The problem -
Using the distribution agreement amendment below, decide whether each statement agrees with it. Give yes or no for each and quote the words that decide it.
1. The Fund is a Maryland corporation.
2. The original Distribution Services Agreement is dated April 30, 1993.
3. The amendment restates the whole of Section 4 of the Agreement.

Text segment -
AMENDMENT TO
DISTRIBUTION SERVICES AGREEMENT
AMENDMENT made this 16th day of July, 1996 between THE
ALLIANCE FUND, INC., a Maryland corporation (the "Fund"), and
ALLIANCE FUND DISTRIBUTORS INC., a Delaware Corporation (the
"Underwriter").
WITNESSETH
WHEREAS, the Fund and the Underwriter wish to amend the
Distribution Services Agreement dated as of April 19, 1988,
amended, April 30, 1993 (the "Agreement") in the manner set forth
herein;
NOW, THEREFORE, the parties agree as follows:
1. Amendment of Agreement. Section 1 and the first
full paragraph of Section 4(a) of the Agreement are hereby
amended and restated to read as follows:
Section 1. Appointment of Underwriter. "The Fund
hereby appoints the Underwriter as the principal
underwriter and distributor of the Fund to sell the
public shares of its Class A Common Stock (the "Class A
shares"), Class B Common Stock (the "Class B shares"),
Class C Common Stock (the "Class C shares"), Advisor
Class Common Stock (the "Advisor Class shares"), and
shares of such other class or classes as the Fund and
the Underwriter shall from time to time mutually agree
shall become subject to the Agreement ("New shares"),
(the Class A shares, Class B shares, Class C shares,
Advisor Class shares, and New shares shall be
collectively referred to herein as the ("Shares") and
hereby agrees during the term of this Agreement to sell
shares to the Underwriter upon the terms and conditions
set forth herein."

Given data -
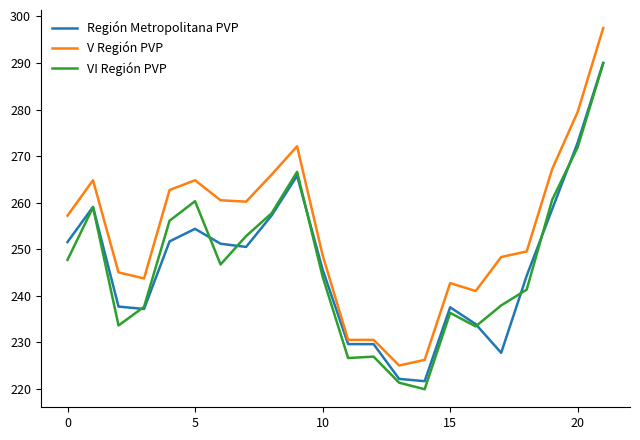

Which series has the largest total across all categories?

V Región PVP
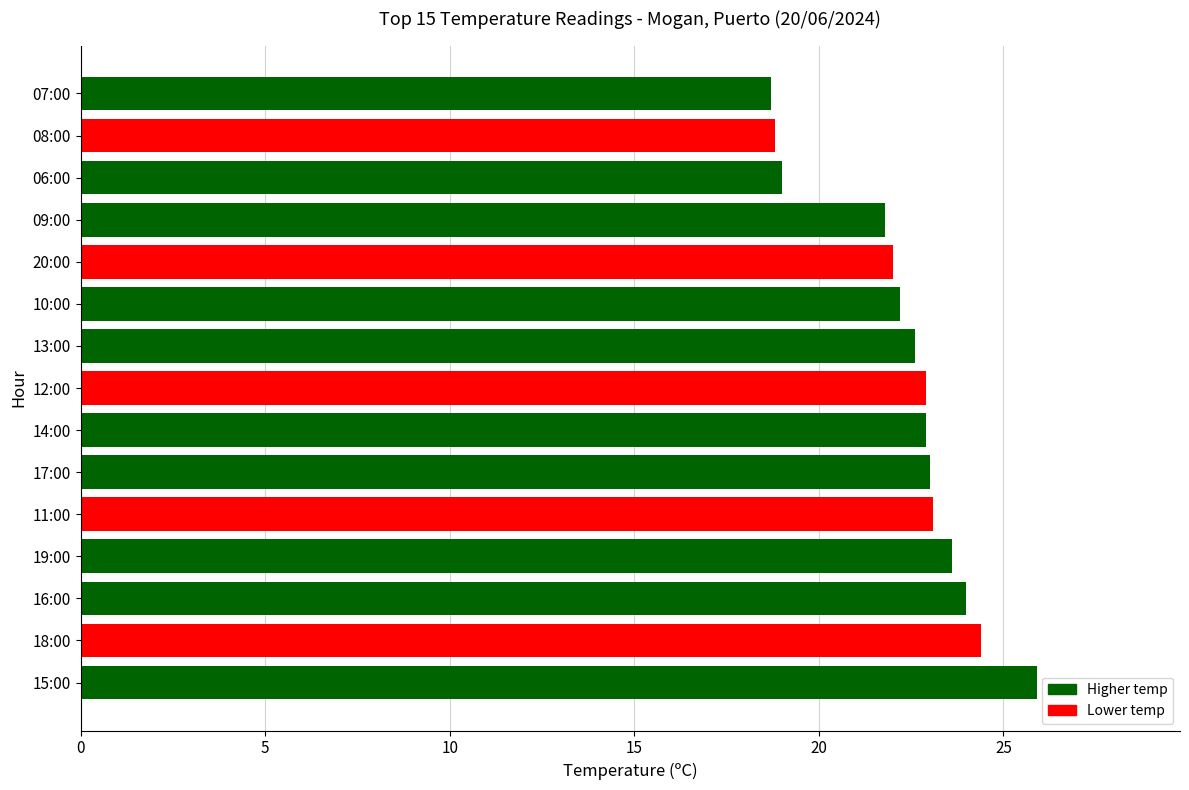

What is the greatest value displayed?

25.9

Worked solution -
1. Yes: "THE ALLIANCE FUND, INC., a Maryland corporation (the "Fund")"
2. No: "Distribution Services Agreement dated as of April 19, 1988"
3. No: "Section 1 and the first full paragraph of Section 4(a) of the Agreement are hereby amended and restated"